Il motivo per cui Lou ha deciso di smettere, oltre alla mancanza di tempo e soldi, è proprio l’idea negativa che nel tempo si è fatta di queste logiche. In generale chi pratica writing, anche a livelli alti, ha poco interesse per i valori sociali di solidarietà e riscatto che un tempo permeavano queste attività.

Esistono tuttavia felici eccezioni. A Bologna, per esempio, la PMC (Porzione Massiccia Crew) è un esempio di come la cultura di strada possa ancora dare qualcosa di veramente positivo alla società. Questi ragazzi hanno riadattato i valori di base dell’hip hop ai veri problemi delle nostre città di oggi, per esempio trattando il tema della multiculturalità. Così molti stranieri hanno potuto esprimere il loro disagio tramite la musica rap.

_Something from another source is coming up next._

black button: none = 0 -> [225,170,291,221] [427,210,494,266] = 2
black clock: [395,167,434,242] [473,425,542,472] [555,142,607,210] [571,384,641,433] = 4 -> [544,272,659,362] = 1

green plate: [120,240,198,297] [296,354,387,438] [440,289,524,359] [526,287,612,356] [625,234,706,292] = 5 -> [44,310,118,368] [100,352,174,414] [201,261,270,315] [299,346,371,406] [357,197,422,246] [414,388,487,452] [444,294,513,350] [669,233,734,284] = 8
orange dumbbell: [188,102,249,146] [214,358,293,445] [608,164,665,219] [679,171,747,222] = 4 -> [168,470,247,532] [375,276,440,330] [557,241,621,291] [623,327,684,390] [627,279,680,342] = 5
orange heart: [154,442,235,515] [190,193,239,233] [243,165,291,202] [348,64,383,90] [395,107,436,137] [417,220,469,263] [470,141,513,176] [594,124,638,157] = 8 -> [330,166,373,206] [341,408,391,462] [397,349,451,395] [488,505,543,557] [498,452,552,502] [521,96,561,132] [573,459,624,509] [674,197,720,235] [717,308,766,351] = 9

Anche Spin crede che il fenomeno attuale abbia poco a che fare con quello delle origini. Disegnare è per lui un rituale, un’abitudine che lo ha accompagnato nella sua crescita. Gli piace passare la domenica con gli amici: disegnare insieme tutto il giorno, parlare, fare pause per mangiare e bere qualcosa, divertirsi. Dipingere è però anche qualcosa di più: una pratica sociale che sta prendendo sempre più piede, e che può servire da vetrina commerciale, aprire qualche sbocco per il futuro.

"Perché disegno su un muro quando potrei farlo solo per me stesso su un pannello in un garage? Perché spero sempre che qualcuno, vedendo i miei lavori, li apprezzi e mi contatti per un lavoro, una parete in casa sua o una scenografia, per esempio. Per lo stesso motivo ho un sito in cui espongo i miei lavori. Mi piacerebbe molto poter vivere di questo. Oltretutto, guadagnerei quanto guadagno ora lavorando in fabbrica, un lavoro pesante e in cui devo fare turni anche domenica e di notte".

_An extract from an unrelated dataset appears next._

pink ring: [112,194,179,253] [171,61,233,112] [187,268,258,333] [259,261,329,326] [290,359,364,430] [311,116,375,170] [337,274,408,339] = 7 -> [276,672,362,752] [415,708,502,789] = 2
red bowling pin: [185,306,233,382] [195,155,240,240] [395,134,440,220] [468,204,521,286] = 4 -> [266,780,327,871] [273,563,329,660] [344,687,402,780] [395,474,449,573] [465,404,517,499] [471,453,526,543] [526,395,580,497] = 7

Sono molti infatti i casi di artisti che, da esperienze "illegali" di writing, sono passati a lavorare nel campo dei design, della tipografia, della moda, integrandosi poi pienamente nel mercato dell’arte. Esiste quindi una contraddizione tra l’originario significato dei writing, di denuncia e opposizione al sistema, da cui il suo carattere prettamente illegale, e le nuove direzioni che una parte di esso sta prendendo, un nuovo carattere meno sociale e più artistico-estetico, che meglio si coniuga con il mercato dell’arte.

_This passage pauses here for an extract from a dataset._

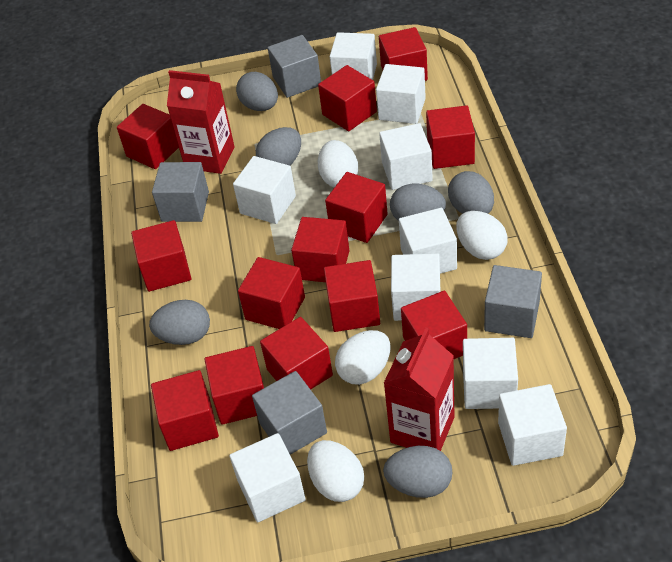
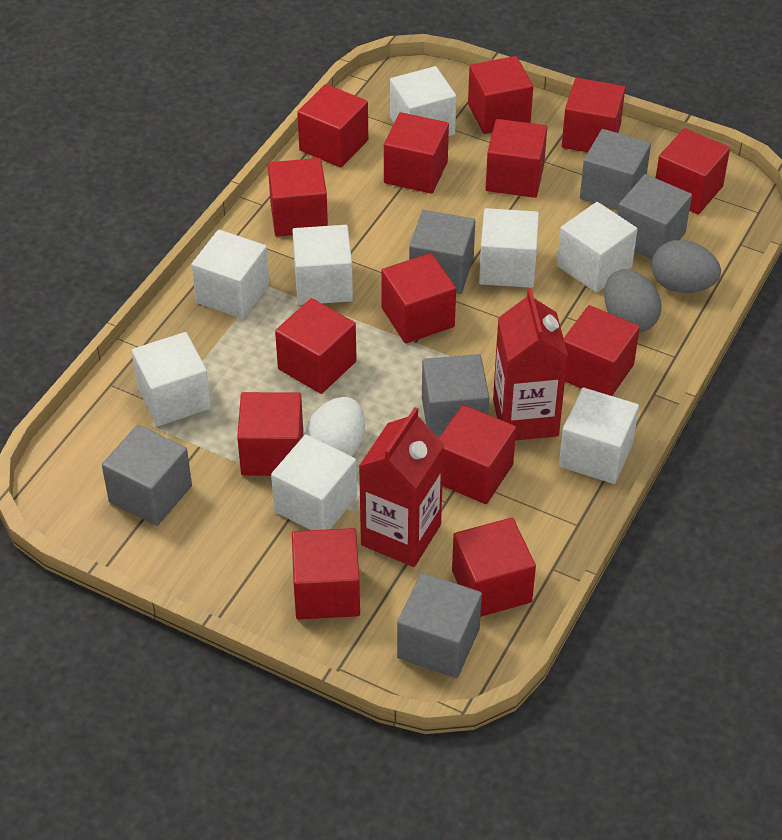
grey cube: [152,162,209,222] [252,371,327,455] [268,35,321,98] [484,265,542,338] = 4 -> [102,425,192,526] [397,573,482,678] [409,210,475,294] [422,354,489,438] [580,129,651,210] [618,174,692,259] = 6
grey egg: [149,300,210,345] [236,72,278,111] [256,127,301,165] [383,446,453,498] [390,183,446,221] [448,171,494,214] = 6 -> [604,269,662,332] [651,240,721,293] = 2
red cube: [117,104,179,169] [131,220,191,292] [151,370,219,451] [204,346,264,425] [238,257,305,329] [260,317,333,390] [291,217,349,282] [318,65,377,131] [324,260,380,332] [325,172,388,243] [379,27,428,81] [401,291,467,359] [426,105,475,169] = 13 -> [237,392,303,476] [268,158,328,237] [275,298,357,394] [292,528,360,620] [297,84,368,168] [381,253,456,344] [384,112,449,194] [439,405,516,504] [452,518,536,617] [468,56,533,134] [486,119,547,198] [562,78,625,152] [564,305,640,396] [656,128,730,214] = 14
white cube: [229,433,306,522] [233,156,296,224] [330,32,377,80] [376,64,426,124] [379,123,433,190] [391,253,441,321] [399,208,457,274] [463,338,518,409] [498,384,567,466] = 9 -> [132,332,211,426] [191,230,269,319] [271,434,357,530] [292,225,353,305] [390,66,456,136] [479,208,539,288] [557,202,638,293] [559,388,639,484] = 8
white egg: [307,440,364,502] [318,140,358,187] [335,330,391,385] [456,211,508,260] = 4 -> [305,397,365,456] = 1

Un contrasto su cui forse non sono d’accordo neanche gli amanti di quest’arte. Spin, ad esempio, ritiene che la componente illegale, come disegnare di notte su muri e treni, sia ineliminabile (per quanto sia apprezzabile la creazione di appositi pannelli). Per Lou invece la cultura dell’illegalità che accompagnava il writing oggi non ha più ragion d’essere e chi è veramente interessato può benissimo cimentarsi entro gli spazi consentiti.

Lou ci tiene a fare un’ultima ma importantissima precisazione riguardo i monumenti storici. "Un vero writer non imbratterebbe mai un monumento o un edificio antico. Un writer si ritiene un artista, e come tale rispetta l’arte altrui, e la storia dell’arte. E’ fondamentale chiarire bene questo punto: non si mescolino mai il problema dei writers con quello dei danneggiamenti agli edifici storici.

Un writer ‘taggerà’ con piacere su un intonaco appena ridipinto, ma non toccherà mai i mattoni a vista di una chiesa. Chiunque lasciasse la propria firma su un monumento antico verrebbe stigmatizzato e criticato anche nello stesso ambiente, come uno che non rispetta le regole e che non sa quello che fa, uno sfigato".